*** Begin section ***

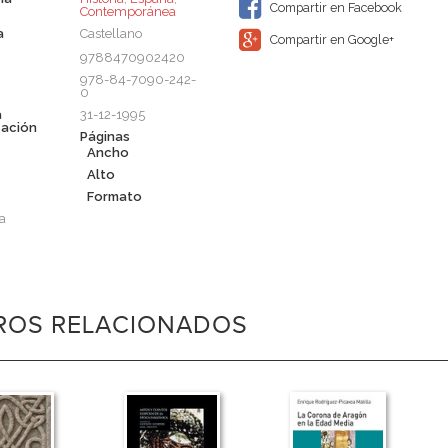
Compartir en Facebook
Contemporánea
a
Castellano
Compartir en Google+
9788470902420
978-84-7090-242-
0
a
31-12-1995
cación
Páginas
Ancho
Alto
Formato
a
BROS RELACIONADOS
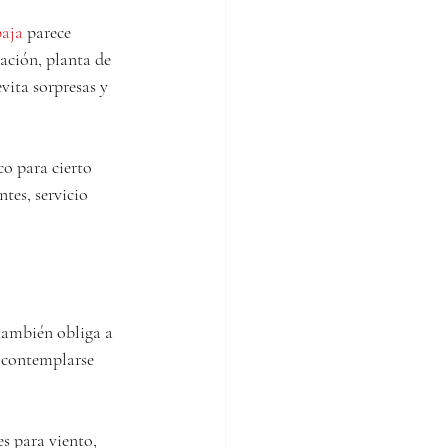
baja
 parece 
ación, planta de 
vita sorpresas y 
co para cierto 
tes, servicio 
también obliga a 
 contemplarse 
s para viento,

*** End section ***

**Problem:** Can you express every line of text in the entries above as a JSON list of strings, one string per line, with blank lines and the pictures left out?

**Solution to this problem:**
[
  "Compartir en Facebook",
  "Contemporánea",
  "a",
  "Castellano",
  "Compartir en Google+",
  "9788470902420",
  "978-84-7090-242-",
  "0",
  "a",
  "31-12-1995",
  "cación",
  "Páginas",
  "Ancho",
  "Alto",
  "Formato",
  "a",
  "BROS RELACIONADOS",
  "baja",
  " parece ",
  "ación, planta de ",
  "vita sorpresas y ",
  "co para cierto ",
  "tes, servicio ",
  "también obliga a ",
  " contemplarse ",
  "s para viento,"
]